## Task to carry out
Retype the records word for word, from the start through the line that contains "elevation (m): 8", including that line.

[Start]

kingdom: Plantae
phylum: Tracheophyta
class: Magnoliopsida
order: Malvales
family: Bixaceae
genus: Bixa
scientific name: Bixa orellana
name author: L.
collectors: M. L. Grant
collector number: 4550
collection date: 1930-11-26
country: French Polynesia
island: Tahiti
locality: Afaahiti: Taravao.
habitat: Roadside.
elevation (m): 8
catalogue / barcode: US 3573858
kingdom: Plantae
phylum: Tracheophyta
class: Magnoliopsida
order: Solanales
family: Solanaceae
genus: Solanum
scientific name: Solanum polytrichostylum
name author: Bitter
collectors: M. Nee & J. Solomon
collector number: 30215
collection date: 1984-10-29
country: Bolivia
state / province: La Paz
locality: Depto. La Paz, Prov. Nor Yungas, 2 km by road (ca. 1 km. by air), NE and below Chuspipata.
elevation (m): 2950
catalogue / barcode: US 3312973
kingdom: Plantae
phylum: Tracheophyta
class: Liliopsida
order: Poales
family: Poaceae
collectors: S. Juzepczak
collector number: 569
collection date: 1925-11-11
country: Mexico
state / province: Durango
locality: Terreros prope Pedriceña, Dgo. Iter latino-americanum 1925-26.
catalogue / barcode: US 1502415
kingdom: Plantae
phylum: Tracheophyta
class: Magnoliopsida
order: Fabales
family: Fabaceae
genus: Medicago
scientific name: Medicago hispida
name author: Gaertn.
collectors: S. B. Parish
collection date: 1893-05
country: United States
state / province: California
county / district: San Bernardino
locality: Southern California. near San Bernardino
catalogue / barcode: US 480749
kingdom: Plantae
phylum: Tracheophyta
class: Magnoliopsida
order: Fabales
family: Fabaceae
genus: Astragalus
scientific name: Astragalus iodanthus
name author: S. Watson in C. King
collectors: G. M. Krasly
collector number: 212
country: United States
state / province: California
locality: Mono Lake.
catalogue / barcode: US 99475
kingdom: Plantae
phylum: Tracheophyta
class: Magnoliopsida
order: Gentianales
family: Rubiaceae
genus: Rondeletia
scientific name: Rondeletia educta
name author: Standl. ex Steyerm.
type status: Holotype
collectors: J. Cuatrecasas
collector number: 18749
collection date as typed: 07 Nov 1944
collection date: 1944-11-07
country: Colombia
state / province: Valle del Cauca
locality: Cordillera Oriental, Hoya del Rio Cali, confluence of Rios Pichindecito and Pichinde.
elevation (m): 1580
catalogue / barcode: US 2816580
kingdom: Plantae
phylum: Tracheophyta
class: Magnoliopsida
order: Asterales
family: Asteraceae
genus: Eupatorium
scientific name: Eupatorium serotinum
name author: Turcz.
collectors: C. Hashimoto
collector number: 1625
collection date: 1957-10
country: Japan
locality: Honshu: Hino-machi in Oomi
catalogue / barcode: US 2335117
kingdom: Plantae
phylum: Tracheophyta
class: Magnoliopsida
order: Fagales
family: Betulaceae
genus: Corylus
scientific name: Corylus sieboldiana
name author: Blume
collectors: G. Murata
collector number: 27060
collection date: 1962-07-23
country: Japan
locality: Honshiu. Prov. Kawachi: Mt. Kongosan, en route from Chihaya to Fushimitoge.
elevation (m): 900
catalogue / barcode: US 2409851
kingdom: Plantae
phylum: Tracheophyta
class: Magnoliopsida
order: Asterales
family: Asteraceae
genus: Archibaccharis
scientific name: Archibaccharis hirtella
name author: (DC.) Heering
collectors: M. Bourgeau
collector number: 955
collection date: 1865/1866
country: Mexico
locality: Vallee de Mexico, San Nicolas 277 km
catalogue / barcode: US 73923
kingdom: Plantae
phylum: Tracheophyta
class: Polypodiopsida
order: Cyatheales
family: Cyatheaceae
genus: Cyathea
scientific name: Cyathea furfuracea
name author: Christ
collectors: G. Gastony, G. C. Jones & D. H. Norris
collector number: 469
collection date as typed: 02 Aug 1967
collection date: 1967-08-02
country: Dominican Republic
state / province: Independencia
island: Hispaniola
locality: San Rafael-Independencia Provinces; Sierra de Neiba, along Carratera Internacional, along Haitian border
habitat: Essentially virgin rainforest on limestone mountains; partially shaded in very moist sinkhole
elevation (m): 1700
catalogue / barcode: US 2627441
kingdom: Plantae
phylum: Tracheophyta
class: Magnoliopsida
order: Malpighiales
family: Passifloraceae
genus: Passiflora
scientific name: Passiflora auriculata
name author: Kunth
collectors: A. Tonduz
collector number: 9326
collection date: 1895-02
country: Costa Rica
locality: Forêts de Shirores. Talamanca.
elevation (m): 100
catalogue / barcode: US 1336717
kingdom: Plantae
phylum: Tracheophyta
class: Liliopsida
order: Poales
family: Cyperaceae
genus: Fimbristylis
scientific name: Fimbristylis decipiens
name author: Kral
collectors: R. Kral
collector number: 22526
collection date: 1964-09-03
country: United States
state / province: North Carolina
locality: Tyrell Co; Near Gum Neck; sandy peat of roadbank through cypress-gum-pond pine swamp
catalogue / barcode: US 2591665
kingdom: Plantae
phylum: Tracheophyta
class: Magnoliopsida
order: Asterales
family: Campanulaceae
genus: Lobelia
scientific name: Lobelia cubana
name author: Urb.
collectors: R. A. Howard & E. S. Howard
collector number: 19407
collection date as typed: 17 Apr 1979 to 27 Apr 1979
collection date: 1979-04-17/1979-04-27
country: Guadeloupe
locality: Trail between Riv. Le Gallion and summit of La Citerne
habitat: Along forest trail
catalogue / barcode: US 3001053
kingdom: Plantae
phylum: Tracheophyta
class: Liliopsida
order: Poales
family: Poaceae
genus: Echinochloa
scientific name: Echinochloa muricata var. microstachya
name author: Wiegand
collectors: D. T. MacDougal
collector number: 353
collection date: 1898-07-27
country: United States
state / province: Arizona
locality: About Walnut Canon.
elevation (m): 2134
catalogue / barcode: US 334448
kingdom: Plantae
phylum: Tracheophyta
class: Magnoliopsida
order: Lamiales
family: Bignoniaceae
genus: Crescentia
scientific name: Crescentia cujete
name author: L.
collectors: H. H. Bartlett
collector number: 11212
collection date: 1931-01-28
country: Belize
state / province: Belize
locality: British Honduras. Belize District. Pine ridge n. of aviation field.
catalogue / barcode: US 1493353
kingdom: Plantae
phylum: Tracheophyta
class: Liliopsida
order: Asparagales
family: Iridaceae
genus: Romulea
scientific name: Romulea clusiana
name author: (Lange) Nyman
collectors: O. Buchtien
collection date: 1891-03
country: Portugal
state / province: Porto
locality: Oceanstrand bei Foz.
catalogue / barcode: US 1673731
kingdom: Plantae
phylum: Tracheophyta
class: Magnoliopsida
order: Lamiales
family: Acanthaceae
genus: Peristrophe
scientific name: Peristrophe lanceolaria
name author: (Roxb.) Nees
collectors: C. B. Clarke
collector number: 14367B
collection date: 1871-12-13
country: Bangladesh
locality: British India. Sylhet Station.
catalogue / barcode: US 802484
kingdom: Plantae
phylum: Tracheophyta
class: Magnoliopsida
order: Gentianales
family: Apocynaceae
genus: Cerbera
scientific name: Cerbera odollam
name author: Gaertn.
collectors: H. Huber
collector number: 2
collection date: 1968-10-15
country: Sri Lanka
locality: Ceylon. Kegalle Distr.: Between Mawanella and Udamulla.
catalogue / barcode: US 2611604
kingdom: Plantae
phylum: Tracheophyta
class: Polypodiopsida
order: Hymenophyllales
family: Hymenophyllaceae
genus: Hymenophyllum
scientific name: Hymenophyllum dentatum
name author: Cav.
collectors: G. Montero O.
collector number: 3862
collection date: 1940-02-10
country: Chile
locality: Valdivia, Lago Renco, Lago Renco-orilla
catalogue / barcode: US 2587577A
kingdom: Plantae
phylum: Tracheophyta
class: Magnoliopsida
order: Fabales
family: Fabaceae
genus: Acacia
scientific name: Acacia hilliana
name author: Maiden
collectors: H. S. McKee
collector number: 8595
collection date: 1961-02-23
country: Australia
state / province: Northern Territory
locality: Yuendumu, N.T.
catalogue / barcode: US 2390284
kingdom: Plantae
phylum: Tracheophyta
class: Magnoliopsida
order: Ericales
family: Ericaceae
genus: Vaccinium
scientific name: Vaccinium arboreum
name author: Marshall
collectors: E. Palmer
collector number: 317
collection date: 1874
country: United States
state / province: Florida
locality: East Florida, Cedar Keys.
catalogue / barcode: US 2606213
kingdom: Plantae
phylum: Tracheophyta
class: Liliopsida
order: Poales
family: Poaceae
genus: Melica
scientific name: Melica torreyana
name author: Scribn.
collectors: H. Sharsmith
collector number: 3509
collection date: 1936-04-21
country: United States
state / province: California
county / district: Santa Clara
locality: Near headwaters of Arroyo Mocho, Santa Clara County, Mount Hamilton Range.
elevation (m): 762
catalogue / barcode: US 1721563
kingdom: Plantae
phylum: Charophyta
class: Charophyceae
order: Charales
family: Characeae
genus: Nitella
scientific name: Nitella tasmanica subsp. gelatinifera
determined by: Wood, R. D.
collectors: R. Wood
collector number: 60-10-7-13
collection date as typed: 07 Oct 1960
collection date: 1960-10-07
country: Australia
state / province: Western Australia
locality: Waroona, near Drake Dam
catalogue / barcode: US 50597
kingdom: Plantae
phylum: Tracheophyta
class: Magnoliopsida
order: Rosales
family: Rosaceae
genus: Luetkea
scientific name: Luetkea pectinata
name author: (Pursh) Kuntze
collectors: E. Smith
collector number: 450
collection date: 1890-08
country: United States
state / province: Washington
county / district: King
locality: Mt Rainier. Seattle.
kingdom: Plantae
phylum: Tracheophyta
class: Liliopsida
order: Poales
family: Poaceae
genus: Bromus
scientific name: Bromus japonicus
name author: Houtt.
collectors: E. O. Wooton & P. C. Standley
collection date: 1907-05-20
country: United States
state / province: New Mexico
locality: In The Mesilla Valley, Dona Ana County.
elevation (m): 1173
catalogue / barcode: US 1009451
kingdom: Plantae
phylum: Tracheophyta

[End]

## Right answer
kingdom: Plantae
phylum: Tracheophyta
class: Magnoliopsida
order: Malvales
family: Bixaceae
genus: Bixa
scientific name: Bixa orellana
name author: L.
collectors: M. L. Grant
collector number: 4550
collection date: 1930-11-26
country: French Polynesia
island: Tahiti
locality: Afaahiti: Taravao.
habitat: Roadside.
elevation (m): 8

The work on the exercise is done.